#### [Instructions to follow]
Return every line from the records below that has the word "menceritakan".

Provided material section start

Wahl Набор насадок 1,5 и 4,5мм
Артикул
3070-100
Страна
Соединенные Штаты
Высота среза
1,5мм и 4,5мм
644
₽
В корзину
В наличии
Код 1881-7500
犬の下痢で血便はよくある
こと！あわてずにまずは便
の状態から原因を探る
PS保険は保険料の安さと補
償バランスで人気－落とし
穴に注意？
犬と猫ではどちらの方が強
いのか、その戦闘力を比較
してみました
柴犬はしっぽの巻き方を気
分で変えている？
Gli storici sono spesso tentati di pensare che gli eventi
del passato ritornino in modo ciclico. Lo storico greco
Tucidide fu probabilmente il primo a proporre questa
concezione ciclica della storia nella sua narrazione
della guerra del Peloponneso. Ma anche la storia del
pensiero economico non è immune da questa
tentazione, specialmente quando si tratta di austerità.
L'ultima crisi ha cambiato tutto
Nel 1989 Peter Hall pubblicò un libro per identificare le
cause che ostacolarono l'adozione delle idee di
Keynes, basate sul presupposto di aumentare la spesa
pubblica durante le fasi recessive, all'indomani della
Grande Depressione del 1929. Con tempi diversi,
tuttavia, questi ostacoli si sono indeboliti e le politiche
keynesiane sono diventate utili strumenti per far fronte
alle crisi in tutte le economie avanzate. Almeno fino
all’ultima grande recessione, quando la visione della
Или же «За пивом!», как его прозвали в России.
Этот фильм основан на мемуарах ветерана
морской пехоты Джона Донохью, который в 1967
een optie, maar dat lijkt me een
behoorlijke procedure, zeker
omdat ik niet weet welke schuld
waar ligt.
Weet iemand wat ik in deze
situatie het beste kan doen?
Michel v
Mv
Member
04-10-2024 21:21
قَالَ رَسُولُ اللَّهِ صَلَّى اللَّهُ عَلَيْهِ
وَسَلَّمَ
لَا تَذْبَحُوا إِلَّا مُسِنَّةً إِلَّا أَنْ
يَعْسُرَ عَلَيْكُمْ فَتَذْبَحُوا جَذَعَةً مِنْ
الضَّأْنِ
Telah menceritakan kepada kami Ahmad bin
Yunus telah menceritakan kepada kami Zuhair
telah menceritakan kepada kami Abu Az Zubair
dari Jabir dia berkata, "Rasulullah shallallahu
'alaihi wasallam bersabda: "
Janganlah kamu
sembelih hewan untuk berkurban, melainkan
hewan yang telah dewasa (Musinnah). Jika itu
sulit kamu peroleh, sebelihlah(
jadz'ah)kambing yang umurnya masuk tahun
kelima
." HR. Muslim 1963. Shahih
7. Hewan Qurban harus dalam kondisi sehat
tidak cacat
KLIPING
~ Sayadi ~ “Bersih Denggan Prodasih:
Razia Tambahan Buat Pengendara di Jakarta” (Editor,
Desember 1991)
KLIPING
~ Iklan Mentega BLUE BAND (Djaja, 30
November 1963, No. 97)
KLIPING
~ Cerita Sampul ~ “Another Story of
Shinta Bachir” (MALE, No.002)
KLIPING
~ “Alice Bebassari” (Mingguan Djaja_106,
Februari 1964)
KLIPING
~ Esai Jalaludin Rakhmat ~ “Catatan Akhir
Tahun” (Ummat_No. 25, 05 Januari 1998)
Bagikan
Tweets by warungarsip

Provided material section end

#### [Exercise solution]
Telah menceritakan kepada kami Ahmad bin
Yunus telah menceritakan kepada kami Zuhair
telah menceritakan kepada kami Abu Az Zubair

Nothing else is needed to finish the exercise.